**ABOUT THIS EXERCISE:** Print out the data that follows exactly, character for character, apart from the pictures.

※

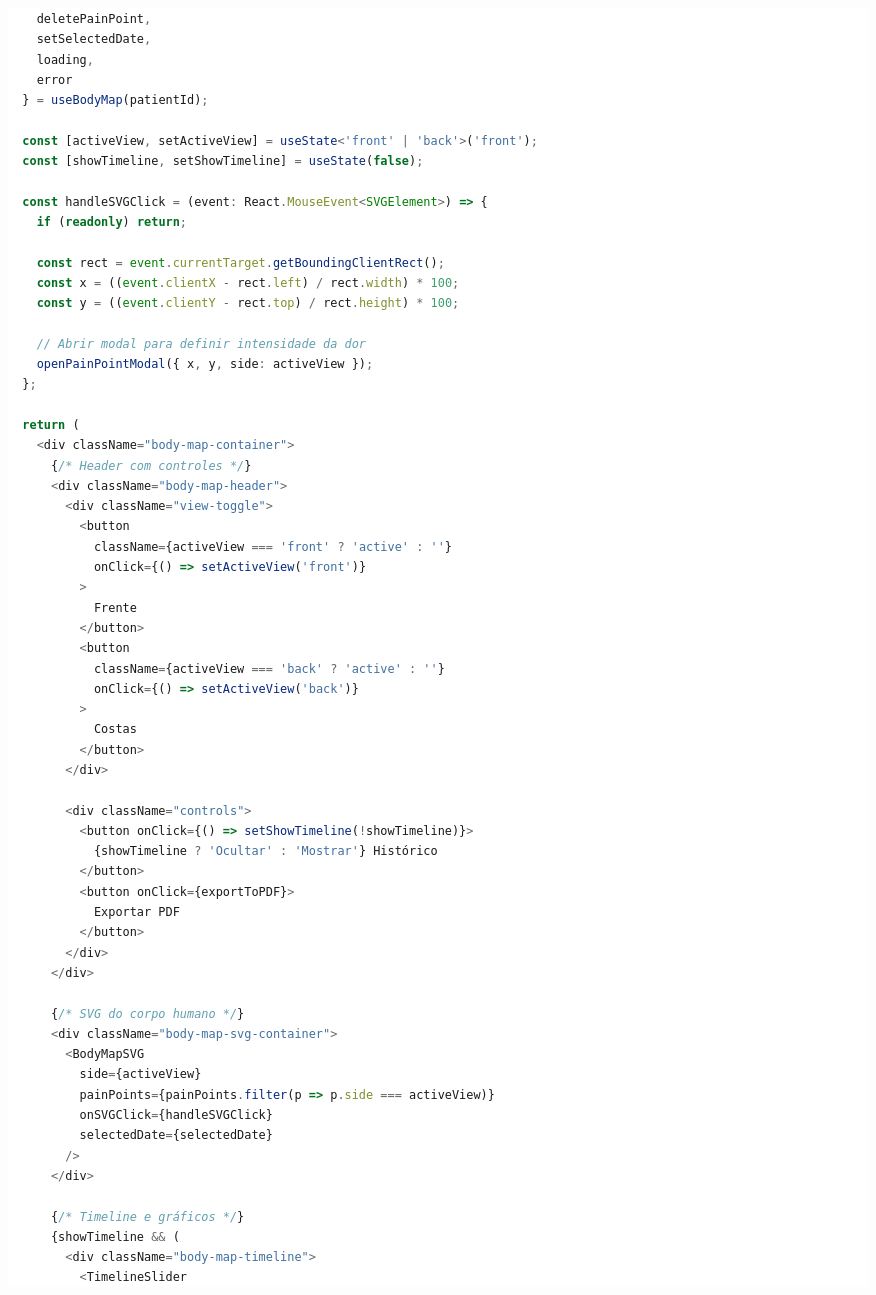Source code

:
 ```typescript
    deletePainPoint,
    setSelectedDate,
    loading,
    error
  } = useBodyMap(patientId);

  const [activeView, setActiveView] = useState<'front' | 'back'>('front');
  const [showTimeline, setShowTimeline] = useState(false);

  const handleSVGClick = (event: React.MouseEvent<SVGElement>) => {
    if (readonly) return;
    
    const rect = event.currentTarget.getBoundingClientRect();
    const x = ((event.clientX - rect.left) / rect.width) * 100;
    const y = ((event.clientY - rect.top) / rect.height) * 100;
    
    // Abrir modal para definir intensidade da dor
    openPainPointModal({ x, y, side: activeView });
  };

  return (
    <div className="body-map-container">
      {/* Header com controles */}
      <div className="body-map-header">
        <div className="view-toggle">
          <button 
            className={activeView === 'front' ? 'active' : ''}
            onClick={() => setActiveView('front')}
          >
            Frente
          </button>
          <button 
            className={activeView === 'back' ? 'active' : ''}
            onClick={() => setActiveView('back')}
          >
            Costas
          </button>
        </div>
        
        <div className="controls">
          <button onClick={() => setShowTimeline(!showTimeline)}>
            {showTimeline ? 'Ocultar' : 'Mostrar'} Histórico
          </button>
          <button onClick={exportToPDF}>
            Exportar PDF
          </button>
        </div>
      </div>

      {/* SVG do corpo humano */}
      <div className="body-map-svg-container">
        <BodyMapSVG
          side={activeView}
          painPoints={painPoints.filter(p => p.side === activeView)}
          onSVGClick={handleSVGClick}
          selectedDate={selectedDate}
        />
      </div>

      {/* Timeline e gráficos */}
      {showTimeline && (
        <div className="body-map-timeline">
          <TimelineSlider
```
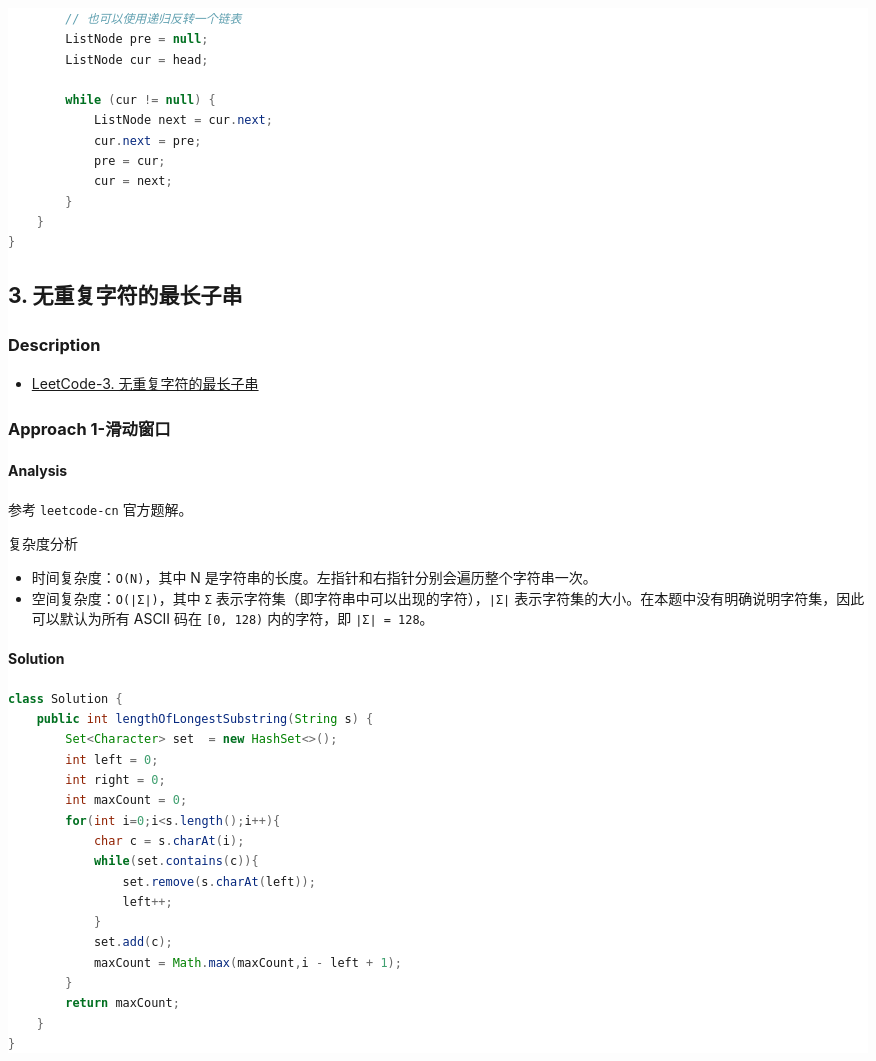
 ```java
        // 也可以使用递归反转一个链表
        ListNode pre = null;
        ListNode cur = head;

        while (cur != null) {
            ListNode next = cur.next;
            cur.next = pre;
            pre = cur;
            cur = next;
        }
    }
}
```


## 3. 无重复字符的最长子串
### Description
* [LeetCode-3. 无重复字符的最长子串](https://leetcode-cn.com/problems/longest-substring-without-repeating-characters/)

### Approach 1-滑动窗口
#### Analysis

参考 `leetcode-cn` 官方题解。

复杂度分析
* 时间复杂度：`O(N)`，其中 N 是字符串的长度。左指针和右指针分别会遍历整个字符串一次。
* 空间复杂度：`O(∣Σ∣)`，其中 `Σ` 表示字符集（即字符串中可以出现的字符），`∣Σ∣` 表示字符集的大小。在本题中没有明确说明字符集，因此可以默认为所有 ASCII 码在 `[0, 128)` 内的字符，即 `∣Σ∣ = 128`。


#### Solution


```java
class Solution {
    public int lengthOfLongestSubstring(String s) {
        Set<Character> set  = new HashSet<>();
        int left = 0;
        int right = 0;
        int maxCount = 0;
        for(int i=0;i<s.length();i++){
            char c = s.charAt(i);
            while(set.contains(c)){
                set.remove(s.charAt(left));
                left++;
            }
            set.add(c);
            maxCount = Math.max(maxCount,i - left + 1);
        }
        return maxCount;
    }
}
```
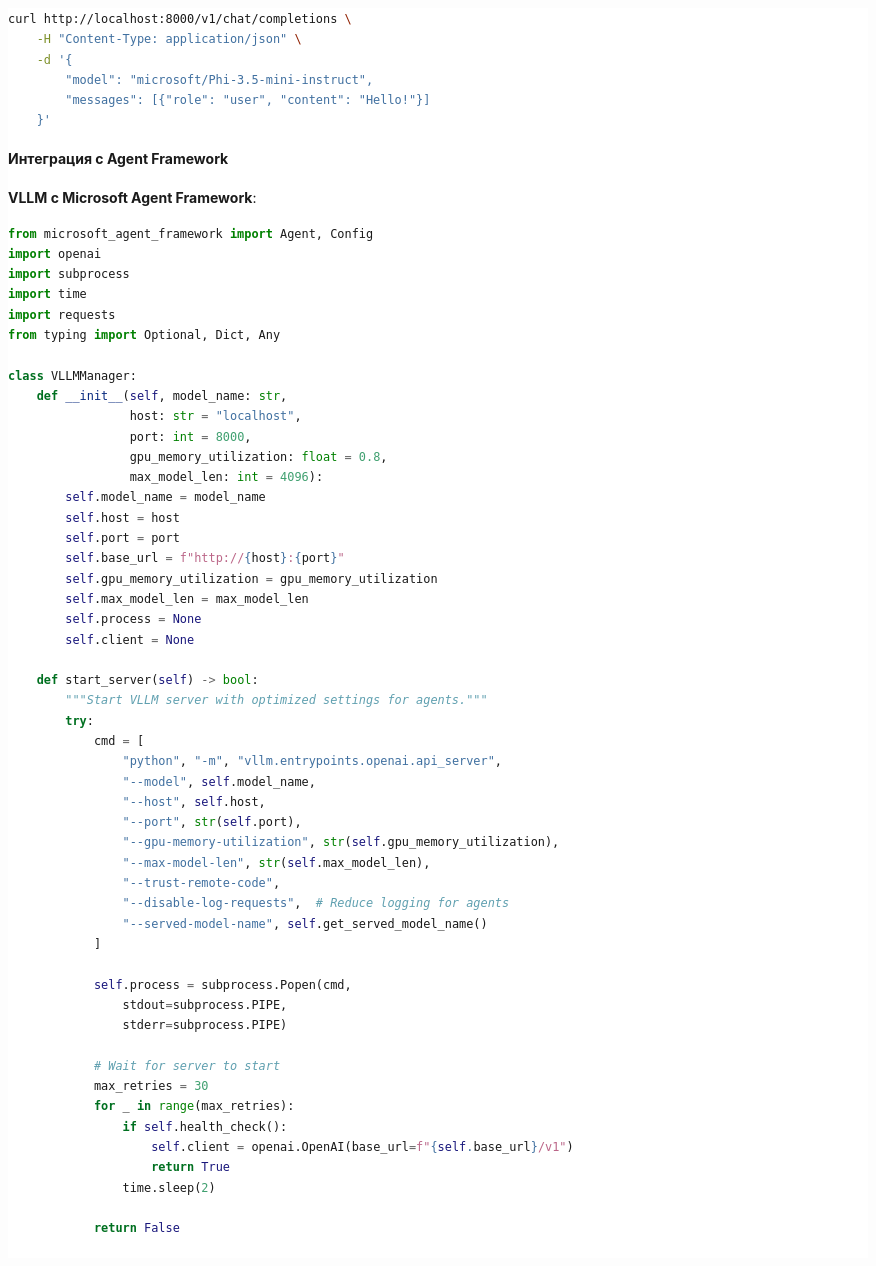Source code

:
 ```bash
curl http://localhost:8000/v1/chat/completions \
    -H "Content-Type: application/json" \
    -d '{
        "model": "microsoft/Phi-3.5-mini-instruct",
        "messages": [{"role": "user", "content": "Hello!"}]
    }'
```
  

#### Интеграция с Agent Framework  

**VLLM с Microsoft Agent Framework**:  
```python
from microsoft_agent_framework import Agent, Config
import openai
import subprocess
import time
import requests
from typing import Optional, Dict, Any

class VLLMManager:
    def __init__(self, model_name: str, 
                 host: str = "localhost", 
                 port: int = 8000,
                 gpu_memory_utilization: float = 0.8,
                 max_model_len: int = 4096):
        self.model_name = model_name
        self.host = host
        self.port = port
        self.base_url = f"http://{host}:{port}"
        self.gpu_memory_utilization = gpu_memory_utilization
        self.max_model_len = max_model_len
        self.process = None
        self.client = None
        
    def start_server(self) -> bool:
        """Start VLLM server with optimized settings for agents."""
        try:
            cmd = [
                "python", "-m", "vllm.entrypoints.openai.api_server",
                "--model", self.model_name,
                "--host", self.host,
                "--port", str(self.port),
                "--gpu-memory-utilization", str(self.gpu_memory_utilization),
                "--max-model-len", str(self.max_model_len),
                "--trust-remote-code",
                "--disable-log-requests",  # Reduce logging for agents
                "--served-model-name", self.get_served_model_name()
            ]
            
            self.process = subprocess.Popen(cmd, 
                stdout=subprocess.PIPE, 
                stderr=subprocess.PIPE)
            
            # Wait for server to start
            max_retries = 30
            for _ in range(max_retries):
                if self.health_check():
                    self.client = openai.OpenAI(base_url=f"{self.base_url}/v1")
                    return True
                time.sleep(2)
                
            return False
            
```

※

**ANSWER:**
Source code

:
 ```typescript
    deletePainPoint,
    setSelectedDate,
    loading,
    error
  } = useBodyMap(patientId);

  const [activeView, setActiveView] = useState<'front' | 'back'>('front');
  const [showTimeline, setShowTimeline] = useState(false);

  const handleSVGClick = (event: React.MouseEvent<SVGElement>) => {
    if (readonly) return;
    
    const rect = event.currentTarget.getBoundingClientRect();
    const x = ((event.clientX - rect.left) / rect.width) * 100;
    const y = ((event.clientY - rect.top) / rect.height) * 100;
    
    // Abrir modal para definir intensidade da dor
    openPainPointModal({ x, y, side: activeView });
  };

  return (
    <div className="body-map-container">
      {/* Header com controles */}
      <div className="body-map-header">
        <div className="view-toggle">
          <button 
            className={activeView === 'front' ? 'active' : ''}
            onClick={() => setActiveView('front')}
          >
            Frente
          </button>
          <button 
            className={activeView === 'back' ? 'active' : ''}
            onClick={() => setActiveView('back')}
          >
            Costas
          </button>
        </div>
        
        <div className="controls">
          <button onClick={() => setShowTimeline(!showTimeline)}>
            {showTimeline ? 'Ocultar' : 'Mostrar'} Histórico
          </button>
          <button onClick={exportToPDF}>
            Exportar PDF
          </button>
        </div>
      </div>

      {/* SVG do corpo humano */}
      <div className="body-map-svg-container">
        <BodyMapSVG
          side={activeView}
          painPoints={painPoints.filter(p => p.side === activeView)}
          onSVGClick={handleSVGClick}
          selectedDate={selectedDate}
        />
      </div>

      {/* Timeline e gráficos */}
      {showTimeline && (
        <div className="body-map-timeline">
          <TimelineSlider
```
 ```java
        // 也可以使用递归反转一个链表
        ListNode pre = null;
        ListNode cur = head;

        while (cur != null) {
            ListNode next = cur.next;
            cur.next = pre;
            pre = cur;
            cur = next;
        }
    }
}
```


## 3. 无重复字符的最长子串
### Description
* [LeetCode-3. 无重复字符的最长子串](https://leetcode-cn.com/problems/longest-substring-without-repeating-characters/)

### Approach 1-滑动窗口
#### Analysis

参考 `leetcode-cn` 官方题解。

复杂度分析
* 时间复杂度：`O(N)`，其中 N 是字符串的长度。左指针和右指针分别会遍历整个字符串一次。
* 空间复杂度：`O(∣Σ∣)`，其中 `Σ` 表示字符集（即字符串中可以出现的字符），`∣Σ∣` 表示字符集的大小。在本题中没有明确说明字符集，因此可以默认为所有 ASCII 码在 `[0, 128)` 内的字符，即 `∣Σ∣ = 128`。


#### Solution


```java
class Solution {
    public int lengthOfLongestSubstring(String s) {
        Set<Character> set  = new HashSet<>();
        int left = 0;
        int right = 0;
        int maxCount = 0;
        for(int i=0;i<s.length();i++){
            char c = s.charAt(i);
            while(set.contains(c)){
                set.remove(s.charAt(left));
                left++;
            }
            set.add(c);
            maxCount = Math.max(maxCount,i - left + 1);
        }
        return maxCount;
    }
}
```
Source code

:
 ```bash
curl http://localhost:8000/v1/chat/completions \
    -H "Content-Type: application/json" \
    -d '{
        "model": "microsoft/Phi-3.5-mini-instruct",
        "messages": [{"role": "user", "content": "Hello!"}]
    }'
```
  

#### Интеграция с Agent Framework  

**VLLM с Microsoft Agent Framework**:  
```python
from microsoft_agent_framework import Agent, Config
import openai
import subprocess
import time
import requests
from typing import Optional, Dict, Any

class VLLMManager:
    def __init__(self, model_name: str, 
                 host: str = "localhost", 
                 port: int = 8000,
                 gpu_memory_utilization: float = 0.8,
                 max_model_len: int = 4096):
        self.model_name = model_name
        self.host = host
        self.port = port
        self.base_url = f"http://{host}:{port}"
        self.gpu_memory_utilization = gpu_memory_utilization
        self.max_model_len = max_model_len
        self.process = None
        self.client = None
        
    def start_server(self) -> bool:
        """Start VLLM server with optimized settings for agents."""
        try:
            cmd = [
                "python", "-m", "vllm.entrypoints.openai.api_server",
                "--model", self.model_name,
                "--host", self.host,
                "--port", str(self.port),
                "--gpu-memory-utilization", str(self.gpu_memory_utilization),
                "--max-model-len", str(self.max_model_len),
                "--trust-remote-code",
                "--disable-log-requests",  # Reduce logging for agents
                "--served-model-name", self.get_served_model_name()
            ]
            
            self.process = subprocess.Popen(cmd, 
                stdout=subprocess.PIPE, 
                stderr=subprocess.PIPE)
            
            # Wait for server to start
            max_retries = 30
            for _ in range(max_retries):
                if self.health_check():
                    self.client = openai.OpenAI(base_url=f"{self.base_url}/v1")
                    return True
                time.sleep(2)
                
            return False
            
```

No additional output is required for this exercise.